What does going to the cloud actually mean? First of all it means „virtualization“. This is cool from many points of view but what does it mean for performance? Virtualization usually does not good, this was clear from the start.
But, the impact of virtualization can actually be quite shocking as the following profiling output of a PostgreSQL instance shows (we used XEN for virtualization):
samples pcnt function DSO
_______ _____ _____________________________ __________________________________________________
21026.00 51.1% hypercall_page [kernel.kallsyms]
1577.00 3.8% heap_hot_search_buffer /home/hs/bin/postgres
886.00 2.2% AllocSetAlloc /home/hs/bin/postgres
741.00 1.8% SearchCatCache /home/hs/bin/postgres
608.00 1.5% LWLockAcquire /home/hs/bin/postgres
586.00 1.4% copy_user_generic_string [kernel.kallsyms]
543.00 1.3% xen_local_clock [kernel.kallsyms]
506.00 1.2% system_call [kernel.kallsyms]

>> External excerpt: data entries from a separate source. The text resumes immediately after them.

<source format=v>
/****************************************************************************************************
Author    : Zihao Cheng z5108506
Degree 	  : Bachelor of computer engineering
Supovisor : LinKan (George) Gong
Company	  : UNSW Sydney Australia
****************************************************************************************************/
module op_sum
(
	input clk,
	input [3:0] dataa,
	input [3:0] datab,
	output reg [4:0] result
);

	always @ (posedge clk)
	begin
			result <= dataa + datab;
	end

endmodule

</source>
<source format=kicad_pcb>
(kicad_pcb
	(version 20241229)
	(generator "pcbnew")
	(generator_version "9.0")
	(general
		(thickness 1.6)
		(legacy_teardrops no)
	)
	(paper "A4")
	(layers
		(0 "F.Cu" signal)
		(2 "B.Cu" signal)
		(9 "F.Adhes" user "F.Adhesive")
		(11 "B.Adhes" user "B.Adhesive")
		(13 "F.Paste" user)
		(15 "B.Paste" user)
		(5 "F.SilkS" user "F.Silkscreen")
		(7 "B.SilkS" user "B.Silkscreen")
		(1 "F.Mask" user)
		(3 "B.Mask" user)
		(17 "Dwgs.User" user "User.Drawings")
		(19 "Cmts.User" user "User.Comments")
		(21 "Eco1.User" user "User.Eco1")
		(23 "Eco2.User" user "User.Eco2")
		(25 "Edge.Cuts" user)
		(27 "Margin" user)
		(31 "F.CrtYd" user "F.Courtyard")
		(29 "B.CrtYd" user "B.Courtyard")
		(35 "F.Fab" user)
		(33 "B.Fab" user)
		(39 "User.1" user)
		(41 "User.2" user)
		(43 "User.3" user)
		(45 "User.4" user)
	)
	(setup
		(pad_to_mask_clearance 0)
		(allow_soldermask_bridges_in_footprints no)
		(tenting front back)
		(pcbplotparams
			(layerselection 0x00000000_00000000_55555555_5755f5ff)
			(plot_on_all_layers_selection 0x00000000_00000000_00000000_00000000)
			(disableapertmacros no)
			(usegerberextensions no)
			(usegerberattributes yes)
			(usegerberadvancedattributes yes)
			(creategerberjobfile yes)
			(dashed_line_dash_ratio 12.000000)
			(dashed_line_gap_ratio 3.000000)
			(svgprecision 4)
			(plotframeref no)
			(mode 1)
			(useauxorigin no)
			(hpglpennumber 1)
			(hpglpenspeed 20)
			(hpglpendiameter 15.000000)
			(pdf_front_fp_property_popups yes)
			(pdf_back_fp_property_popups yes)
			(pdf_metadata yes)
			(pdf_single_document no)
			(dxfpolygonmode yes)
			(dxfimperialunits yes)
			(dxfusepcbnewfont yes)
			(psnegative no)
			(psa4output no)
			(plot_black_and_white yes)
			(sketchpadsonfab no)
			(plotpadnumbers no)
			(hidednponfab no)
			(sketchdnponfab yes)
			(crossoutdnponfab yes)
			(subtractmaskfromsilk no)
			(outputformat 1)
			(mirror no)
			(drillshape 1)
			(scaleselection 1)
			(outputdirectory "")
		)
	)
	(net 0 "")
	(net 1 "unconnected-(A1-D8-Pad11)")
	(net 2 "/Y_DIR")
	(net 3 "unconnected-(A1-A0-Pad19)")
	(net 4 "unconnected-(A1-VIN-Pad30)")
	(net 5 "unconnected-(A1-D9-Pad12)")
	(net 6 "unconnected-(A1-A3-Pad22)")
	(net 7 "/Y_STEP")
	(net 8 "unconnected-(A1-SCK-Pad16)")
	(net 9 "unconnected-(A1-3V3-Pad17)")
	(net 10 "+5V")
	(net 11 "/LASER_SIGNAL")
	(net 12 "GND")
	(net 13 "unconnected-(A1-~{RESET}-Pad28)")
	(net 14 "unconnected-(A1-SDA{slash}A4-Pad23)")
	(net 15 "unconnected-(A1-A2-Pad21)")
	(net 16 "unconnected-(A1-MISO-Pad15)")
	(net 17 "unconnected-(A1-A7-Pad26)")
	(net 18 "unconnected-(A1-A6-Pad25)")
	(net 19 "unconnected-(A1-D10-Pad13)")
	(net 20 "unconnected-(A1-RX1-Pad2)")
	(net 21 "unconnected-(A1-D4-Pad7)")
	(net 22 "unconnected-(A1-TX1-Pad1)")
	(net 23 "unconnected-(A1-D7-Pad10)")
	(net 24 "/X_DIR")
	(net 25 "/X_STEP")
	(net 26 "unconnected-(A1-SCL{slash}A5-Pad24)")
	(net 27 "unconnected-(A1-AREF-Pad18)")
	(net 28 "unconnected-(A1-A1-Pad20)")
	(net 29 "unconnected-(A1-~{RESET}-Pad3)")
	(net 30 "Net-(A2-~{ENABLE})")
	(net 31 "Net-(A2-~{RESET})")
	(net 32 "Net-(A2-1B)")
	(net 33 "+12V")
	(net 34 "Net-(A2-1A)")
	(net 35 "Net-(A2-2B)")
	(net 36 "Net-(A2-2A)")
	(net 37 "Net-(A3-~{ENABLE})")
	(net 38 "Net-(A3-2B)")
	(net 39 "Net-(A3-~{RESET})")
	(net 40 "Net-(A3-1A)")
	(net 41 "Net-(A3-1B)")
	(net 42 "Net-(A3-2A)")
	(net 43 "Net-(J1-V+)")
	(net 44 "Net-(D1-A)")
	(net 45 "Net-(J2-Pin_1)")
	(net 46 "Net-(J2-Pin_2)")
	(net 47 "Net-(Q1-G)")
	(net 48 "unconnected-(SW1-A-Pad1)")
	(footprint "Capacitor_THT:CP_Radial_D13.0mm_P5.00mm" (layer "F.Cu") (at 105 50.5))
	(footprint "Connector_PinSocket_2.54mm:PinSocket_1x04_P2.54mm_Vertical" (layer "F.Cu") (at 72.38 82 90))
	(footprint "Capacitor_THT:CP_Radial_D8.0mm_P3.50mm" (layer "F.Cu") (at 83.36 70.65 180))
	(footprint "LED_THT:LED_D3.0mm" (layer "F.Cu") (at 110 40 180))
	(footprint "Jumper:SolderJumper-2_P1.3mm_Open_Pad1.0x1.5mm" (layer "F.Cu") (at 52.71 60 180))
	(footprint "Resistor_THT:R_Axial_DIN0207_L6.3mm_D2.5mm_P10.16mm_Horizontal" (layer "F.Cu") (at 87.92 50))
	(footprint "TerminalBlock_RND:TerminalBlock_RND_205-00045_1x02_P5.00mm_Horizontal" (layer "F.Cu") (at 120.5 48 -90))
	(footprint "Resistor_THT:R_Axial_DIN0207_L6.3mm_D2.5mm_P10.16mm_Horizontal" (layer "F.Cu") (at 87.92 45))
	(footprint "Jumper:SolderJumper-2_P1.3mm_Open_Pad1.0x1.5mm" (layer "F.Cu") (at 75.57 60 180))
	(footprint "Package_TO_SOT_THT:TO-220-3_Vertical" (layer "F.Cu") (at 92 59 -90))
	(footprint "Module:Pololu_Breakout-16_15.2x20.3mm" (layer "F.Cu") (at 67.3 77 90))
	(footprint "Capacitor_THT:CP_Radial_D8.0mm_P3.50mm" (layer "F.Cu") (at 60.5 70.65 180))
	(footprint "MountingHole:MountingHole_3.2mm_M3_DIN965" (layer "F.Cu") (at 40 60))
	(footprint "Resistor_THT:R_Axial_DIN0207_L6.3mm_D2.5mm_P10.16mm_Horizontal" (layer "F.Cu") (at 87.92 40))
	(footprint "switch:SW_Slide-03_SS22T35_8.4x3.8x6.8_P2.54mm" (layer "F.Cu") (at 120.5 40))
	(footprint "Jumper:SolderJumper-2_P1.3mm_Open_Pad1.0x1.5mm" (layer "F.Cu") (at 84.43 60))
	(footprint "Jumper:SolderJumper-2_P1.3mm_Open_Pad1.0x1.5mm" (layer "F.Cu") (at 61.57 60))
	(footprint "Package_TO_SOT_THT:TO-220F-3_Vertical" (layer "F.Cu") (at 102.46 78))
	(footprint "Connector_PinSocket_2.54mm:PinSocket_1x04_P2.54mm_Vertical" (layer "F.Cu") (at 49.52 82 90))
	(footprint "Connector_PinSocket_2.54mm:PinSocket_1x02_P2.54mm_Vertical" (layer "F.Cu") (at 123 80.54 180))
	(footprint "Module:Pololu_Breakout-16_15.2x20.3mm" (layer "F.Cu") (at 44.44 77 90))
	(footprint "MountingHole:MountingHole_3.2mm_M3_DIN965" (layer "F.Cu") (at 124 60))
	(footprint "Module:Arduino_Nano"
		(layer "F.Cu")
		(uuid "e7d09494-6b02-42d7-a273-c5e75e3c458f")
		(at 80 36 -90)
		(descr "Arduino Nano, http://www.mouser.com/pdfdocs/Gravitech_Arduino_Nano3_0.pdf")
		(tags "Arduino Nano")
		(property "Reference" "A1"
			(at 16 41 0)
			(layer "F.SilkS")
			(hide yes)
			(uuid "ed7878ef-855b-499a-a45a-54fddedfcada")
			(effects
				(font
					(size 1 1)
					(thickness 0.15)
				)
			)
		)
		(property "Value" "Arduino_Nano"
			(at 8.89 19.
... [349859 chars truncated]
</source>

502.00 1.2% base_yyparse /home/hs/bin/postgres
What you can see is that basically half of the time is spent is burned by virtualization – not PostgreSQL. Similar results can be observed when comparing virtualized results with non-virtualized ones. On an 8-core AMD box PostgreSQL managed to provide us with 4.500 TPS (pgbench scale factor 10 with 10 concurrent users). Doing the same thing inside a KVM virtual machine made PostgreSQL achieve something in the area of 1.600 TPS.

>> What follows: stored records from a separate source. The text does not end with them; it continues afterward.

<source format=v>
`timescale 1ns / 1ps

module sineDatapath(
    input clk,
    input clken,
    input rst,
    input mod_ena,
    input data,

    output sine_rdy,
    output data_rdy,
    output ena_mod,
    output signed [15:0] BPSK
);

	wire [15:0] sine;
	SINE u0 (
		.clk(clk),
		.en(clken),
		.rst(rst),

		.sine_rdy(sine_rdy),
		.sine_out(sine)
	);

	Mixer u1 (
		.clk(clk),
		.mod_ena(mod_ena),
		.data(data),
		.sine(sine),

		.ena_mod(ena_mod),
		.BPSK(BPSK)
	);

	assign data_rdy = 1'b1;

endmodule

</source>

It is especially important to mention that PostgreSQL was running with „synchronous_commit = off“ to reduce fsync-related contentions.
For small scale applications virtualization is definitely an advantage because more stuff can be put on the same hardware. For large scale PostgreSQL databases, however, virtualization might turn out to be a foot gun.